### 作業内容
[1] 海洋ゴミの記事から、「Photo/Junji Kumano 左、代表理事の小池氏」を含む語句で始まり「破片が砂つぶに混じっている。」で終わる部分を、一字も変えずに書き写してください。
[2] 海洋ゴミの記事を読み、次の問いに答えよ。答えには問いと同じ記号を付けること。
(a) 小池秀美さんは〈サーフアンドシー〉でどのような役職に就いているか。
(b) 〈サーフアンドシー〉主催のビーチクリーンイベントは何月の何旬に行われたか。
(c) 細かくなったプラスチックが再び海へ流れると、その回収はどうなるとされているか。

サーフアンドシーが目指す、海洋プラスチック・ゼロ

Photo/Junji Kumano 左、代表理事の小池氏 右、ホームビーチのビーチクリーンに参加したオリンピック日本代表 松田詩野

海を身近に感じ、文字通りサーフィンライフを送る私たちにとっても無視できないトピック“海洋ゴミ問題” 。サーフィンに行く際に砂浜で足元を見ると残念ながら必ずごみが目に入ってくる。 NPO法人〈サーフアンドシー〉は、全国でビーチクリーン等を行っている団体。発足前からSDGs意識の高い多くのブランド&企業と組んでビーチクリーンをしてきた。今回、湘南・ 茅ヶ崎で開かれたビーチクリーンイベントの際に活動の経緯や背景について代表理事の小池秀美さんに話を聞いた。

Photo/Junji Kumano


きっかけは、ビーチに溢れるゴミ

理事の須田那月(左)と大原沙莉(右)

「パッと見ると綺麗なビーチだと思いますよね。でもよく見るとほら、細かいプラスチックがこんなに」。
3月上旬〈サーフアンドシー〉が主催するビーチクリーンイベントに参加させてもらった際のことだ。波打ち際ですくった砂を私たちに見せ小池さんはそう言った。そのなかには、カラフルな赤、青、黄、緑、橙色をした破片が砂つぶに混じっている。
「捨てられたプラスチックが波に揉まれたり紫外線で細かくなったりして小さなカケラになります。これが再び海へ流れてしまうと、回収は困難です。だからそうなる前に拾わなくちゃね」。

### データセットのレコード
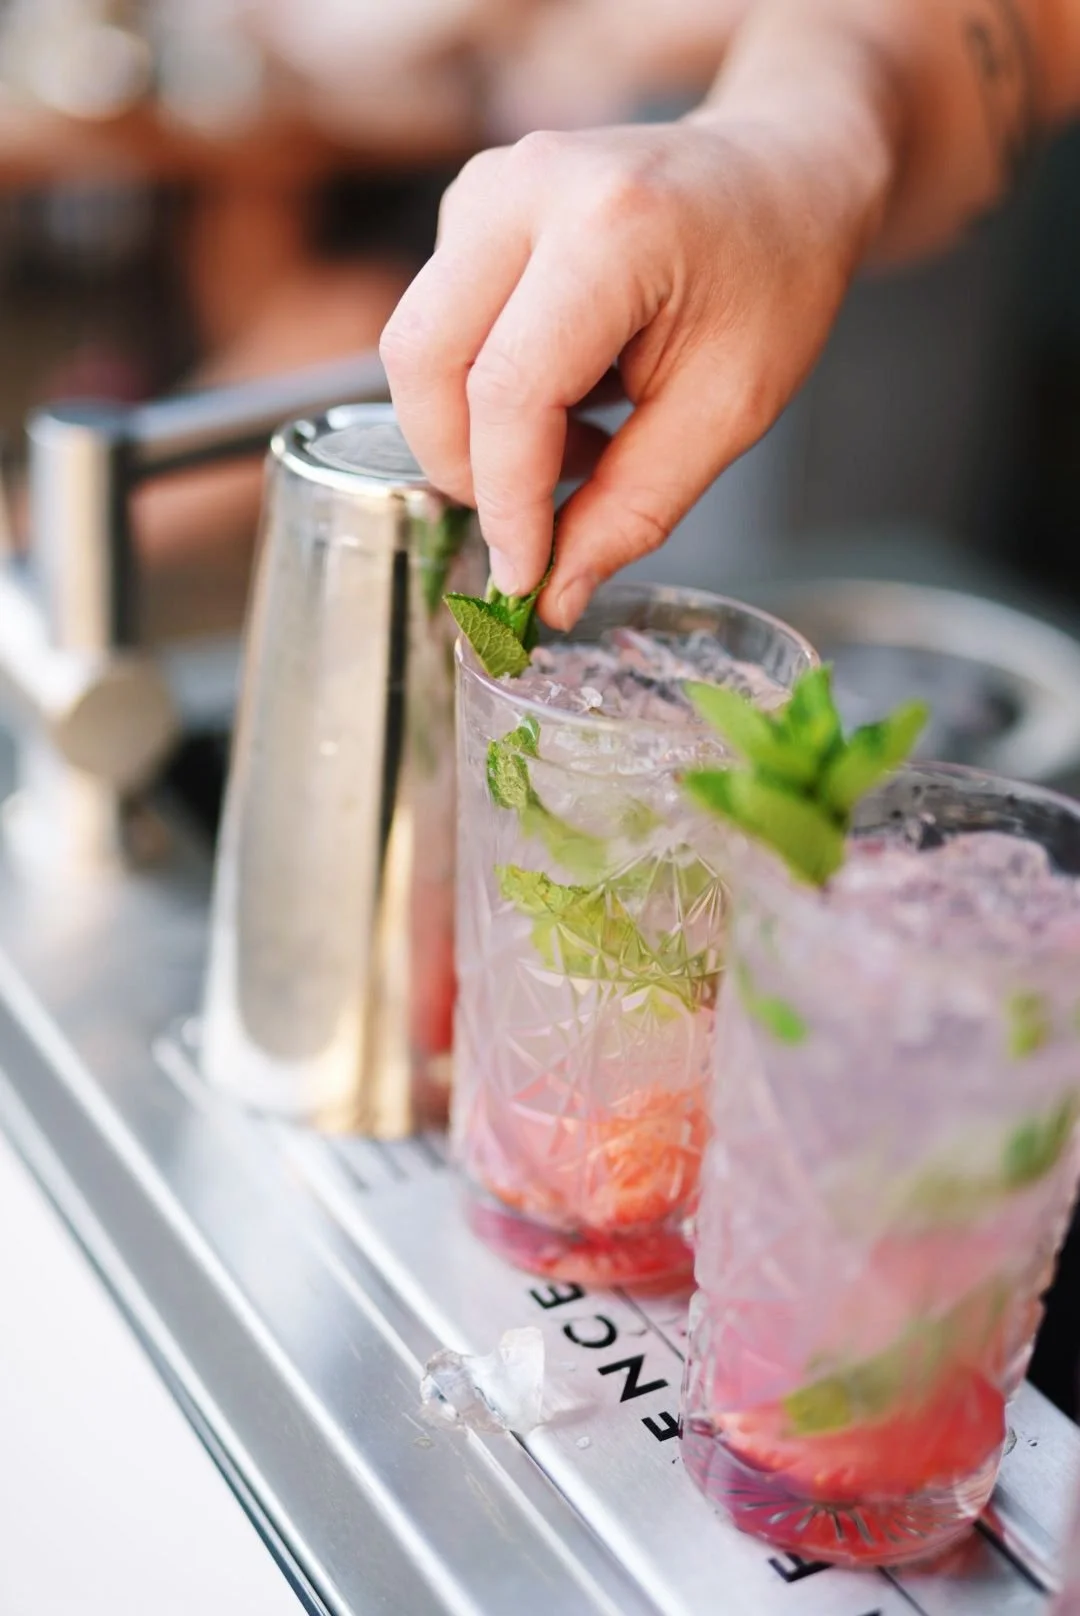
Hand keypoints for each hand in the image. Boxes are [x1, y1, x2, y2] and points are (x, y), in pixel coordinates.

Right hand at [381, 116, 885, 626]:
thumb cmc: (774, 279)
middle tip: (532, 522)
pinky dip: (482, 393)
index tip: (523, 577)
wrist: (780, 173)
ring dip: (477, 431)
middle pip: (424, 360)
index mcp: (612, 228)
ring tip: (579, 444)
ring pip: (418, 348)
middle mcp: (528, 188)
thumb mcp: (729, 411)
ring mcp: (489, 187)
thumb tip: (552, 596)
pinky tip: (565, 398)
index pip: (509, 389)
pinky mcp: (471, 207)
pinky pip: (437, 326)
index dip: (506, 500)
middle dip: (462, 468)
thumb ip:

### 期待される出力
[1]
Photo/Junji Kumano 左、代表理事の小池氏 右、ホームビーチのビーチクリーンに参加したオリンピック日本代表 松田詩野

海を身近に感じ、文字通りサーフィンライフを送る私たちにとっても無視できないトピック“海洋ゴミ問題” 。サーフィンに行く際に砂浜で足元を見ると残念ながら必ずごみが目に入ってくる。 NPO法人〈サーフアンドシー〉は、全国でビーチクリーン等を行っている団体。発足前からSDGs意識の高い多くのブランド&企業と組んでビーチクリーンをしてきた。今回、湘南・ 茅ヶ崎で開かれたビーチクリーンイベントの際に活動の経緯や背景について代表理事の小池秀美さんに話を聞いた。

Photo/Junji Kumano


きっかけは、ビーチに溢れるゴミ

理事の須田那月(左)と大原沙莉(右)

「パッと見ると綺麗なビーチだと思いますよね。でもよく見るとほら、細かいプラスチックがこんなに」。
3月上旬〈サーフアンドシー〉が主催するビーチクリーンイベントに参加させてもらった際のことだ。波打ち際ですくった砂を私たちに見せ小池さんはそう言った。そのなかには、カラフルな赤、青、黄、緑、橙色をした破片が砂つぶに混じっている。

[2]
(a) 代表理事
(b) 3月上旬
(c) 困難になる